Striker Fire: Rather than a hammer, an internal striker is cocked and released to fire. The striker is cocked by the first motion of the slide, and there is no way to decock other than squeezing the trigger.

Any "true" double action gun will cock the hammer by squeezing the trigger, which means you don't HAVE to cock the hammer manually before the first shot as with a single action. In contrast, a Single Action gun you have to cock the hammer before you squeeze the trigger.

Glock claims to be "double action only" because :

1) You can't cock the hammer from a "hammer spur" externally, normally a sign that the gun is DAO.
2) In normal practice, pulling the trigger makes it go off, suggesting (falsely) that the trigger is cocking the hammer like a DA.
3) Trigger pull feels consistant between shots, suggesting DAO.

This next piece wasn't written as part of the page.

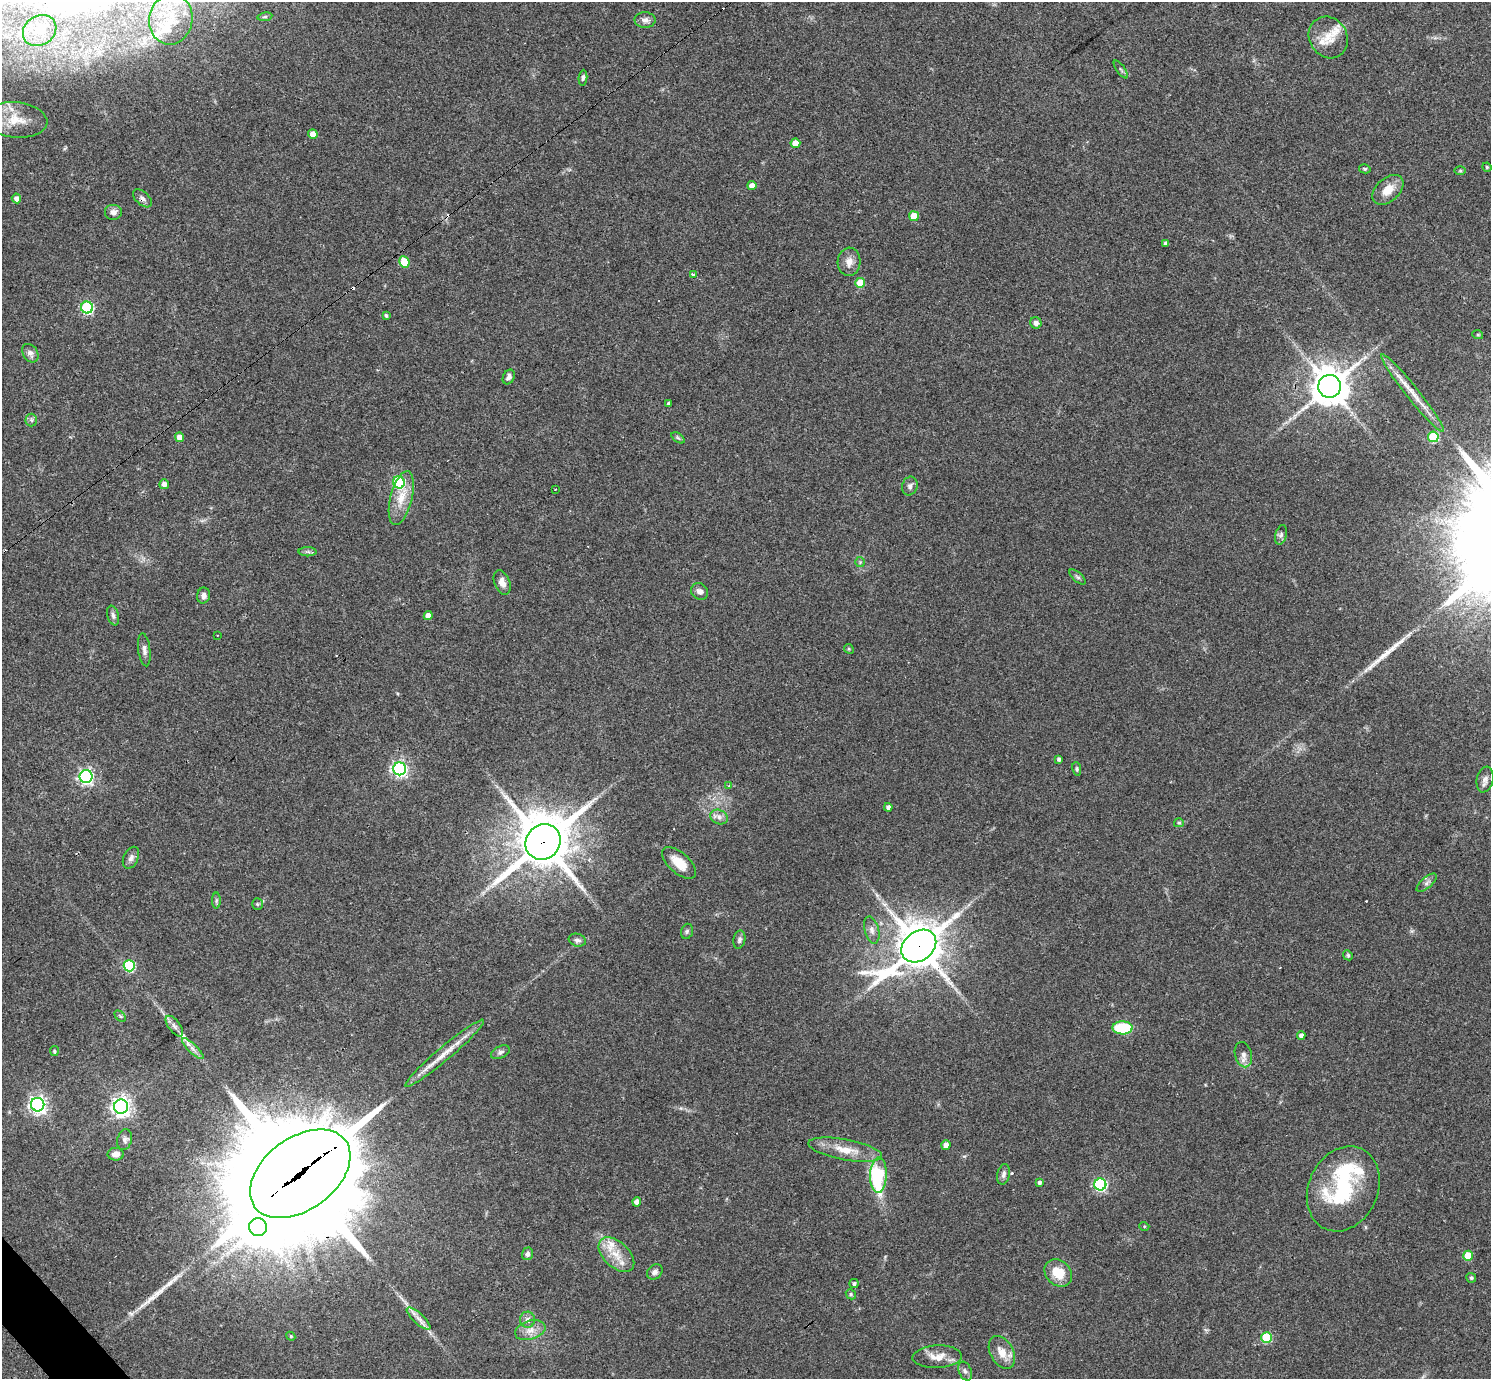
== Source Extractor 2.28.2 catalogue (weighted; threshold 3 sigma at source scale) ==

All three are wrong because :

1) Glock can be (and is) cocked externally for the first shot, but its done by the slide motion involved with loading the first round into the chamber rather than an overt hammer. This is true of any other semi-auto gun -- unless it really IS a DAO gun, any semi-auto can be cocked by racking the slide if you wanted).

2) The gun IS in fact cocked for the first shot before the trigger is pulled, and stays that way once cocked until fired, just like any other SINGLE ACTION. The second shot is cocked by the first, etc.

3) Just as with any other NON-DAO semi-auto, Glock counts on the process of chambering a round to cock the gun for you between shots. Since you always fire in single action mode, the trigger always feels the same.
After some research I found that striker fired true double action pistols do exist. The Walther P99 has several options that are examples of a true DA pistol that uses a striker-firing pin system with a second (plus) hit-the-primer capability. The trigger will continue to cock and release the firing pin. As I understand there are several other true double action striker fired pistols.